К сожалению, её заставили уйти из школы под давлением «старых» учителей. Антрацит, Кукушка и Рыгало выступили в едином порыве и выебали Слепому мозг, что молодая хамка занимается на уроках хуй пойми чем и детей не учит. Елена Владимировна ушла сразу после экзаменов. Ушла тихо, и только наш класс высыпал провожать её. Ей говорили добрые слова, обнимали, и даже Зяба был угрюм и неразговорчив. На следующий день он как-то сумел пробраться в кабинет Слепого и надристал ему в ящик стола. Скандал тоже был, потому что Зяба засрал какие-то важные бумажки с подписями. Но виновного так и не нашли, да наши бы его и не сдали. Даже лохи, при всей ненависти к Зябе, в тот момент промолчали.

Елена Владимировна ушла, и литературу у нас стал вести Слепой. На уроки вернулось уныние и его стоящий хуй, когда он дефилировал между Панковой и Лазаренко. А Шпилевский частенько плакал в туалете, когда был один. Только я знал, почему он плачет. Ушел единственный человек, который не относился к нему, как к говну.

После ухода Елены Владимировны наш класс снова превратился в стадо уебанов.

Вторым человеком в нашей школе был трудовик. Арсений Игоревич.

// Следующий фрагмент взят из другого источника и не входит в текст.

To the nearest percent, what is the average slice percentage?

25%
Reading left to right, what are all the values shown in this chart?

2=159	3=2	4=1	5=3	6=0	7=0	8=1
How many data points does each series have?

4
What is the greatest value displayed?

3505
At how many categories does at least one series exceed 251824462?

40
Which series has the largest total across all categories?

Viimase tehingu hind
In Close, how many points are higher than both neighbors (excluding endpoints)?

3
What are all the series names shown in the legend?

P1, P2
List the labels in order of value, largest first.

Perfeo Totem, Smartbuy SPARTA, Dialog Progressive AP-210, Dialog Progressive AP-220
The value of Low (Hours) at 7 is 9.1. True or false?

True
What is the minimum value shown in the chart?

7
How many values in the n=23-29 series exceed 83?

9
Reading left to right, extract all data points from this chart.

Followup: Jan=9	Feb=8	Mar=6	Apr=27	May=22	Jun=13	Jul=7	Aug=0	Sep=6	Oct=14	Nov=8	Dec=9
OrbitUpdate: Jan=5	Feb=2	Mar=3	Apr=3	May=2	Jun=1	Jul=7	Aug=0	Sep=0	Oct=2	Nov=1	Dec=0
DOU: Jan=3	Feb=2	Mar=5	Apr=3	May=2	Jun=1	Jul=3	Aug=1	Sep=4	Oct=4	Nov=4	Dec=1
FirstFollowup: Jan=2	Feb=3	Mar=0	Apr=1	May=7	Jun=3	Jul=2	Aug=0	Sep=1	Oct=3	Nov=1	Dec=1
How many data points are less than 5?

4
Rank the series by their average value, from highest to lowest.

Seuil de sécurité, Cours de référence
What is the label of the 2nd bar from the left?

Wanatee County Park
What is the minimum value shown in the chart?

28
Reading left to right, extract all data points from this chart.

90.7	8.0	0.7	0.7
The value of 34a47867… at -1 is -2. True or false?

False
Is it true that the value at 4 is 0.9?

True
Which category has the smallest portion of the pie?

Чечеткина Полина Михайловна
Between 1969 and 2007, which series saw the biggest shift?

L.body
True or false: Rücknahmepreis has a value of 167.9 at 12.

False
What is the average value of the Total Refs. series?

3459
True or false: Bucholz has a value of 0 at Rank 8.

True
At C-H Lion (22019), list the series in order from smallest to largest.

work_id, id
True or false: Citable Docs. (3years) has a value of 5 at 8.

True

Шаблон, что трудовик вечно пьян, подтвердился, когда мы в пятом классе впервые переступили порог мастерской. Арсений Игоревич восседал на стуле за своим занозистым столом, на столе стояла полупустая бутылка водки и пепельница. В классе воняло перегаром и сигаретами, но всем было похуй.

Арсений Игоревич бухал по одной причине. Афган, откуда ему чудом удалось выбраться. Лицо трудовика было перекошено, да и ходил он странно, постоянно прихрамывал. Все из-за ранения, как он однажды рассказал нам, сопливым пацанам, благоговейно слушавшим сухой и жесткий рассказ о войне.

Бухал он всем, что горит, из-за чего и получил погоняло Калдырь. Слепого его попойки не волновали по одной простой причине. Рукастее мужика было не сыскать. Поначалу было странно наблюдать, как его трясущиеся руки внезапно замирают, и он начинает творить. А потом к этому все привыкли.

Арсений Игоревич, порой отрыгивая выпитую на перемене водку, работал за токарным станком так, словно он убежденный трезвенник. Руки не тряслись, работа спорилась, а мы, окружив его, внимали мудрости. Каждое свое действие он подробно объяснял: зачем, как, почему. Объяснял так, что вопросов не оставалось даже у тупых Зябы и Кота.

Он учил нас не только строгать указки для учителей и лепить киянки из непросушенного дерева. В восьмом классе он начал учить нас разной бытовухе. Как самому починить розетку, как сколотить табурет, как провести проводку, как ремонтировать сантехнику.

Он был жесток и сух, но наши его уважали. Даже Глаза, который однажды полез в розетку под напряжением и получил нагоняй от Арсения Игоревича.

– Комаренко! – рявкнул он, когда Глаза тряхнуло и весь класс заржал. Он подошел, влепил Глазам хороший такой подзатыльник и добавил: – Ну шо ж ты такой долбоеб, Комаренко? Папка у тебя тоже долбоебом поди был?

– Нет, – ответил ему Глаза, но предательская улыбка трудовика заставила его заржать.

– Так не подкачай папку-то. А ну как узнает, шо сын у него долбоеб, да удавит самолично. Проверь сначала, шо отключено, а потом лезь пальцами. Понял?

– Понял, – ответил Глаза и снова полез в розетку пальцами, за что снова получил подзатыльник и полагающийся ответ.

– Нихуя ты не понял, Комаренко, – и общий ржач поставил точку в этом странном диалоге.

Да, он ругался, не стеснялся при нас пить водку из горла. Но не было случая, когда он отказал кому-то в помощи или забил на урок. Он никому не ставил двойки и вместо этого заставлял человека сделать так, как надо. Терпеливо объяснял раз за разом, иногда взрывался, крыл матом и отвешивал подзатыльники. Но никогда не опускал руки. Именно он сделал из безруких долбоебов худо-бедно рукастых людей.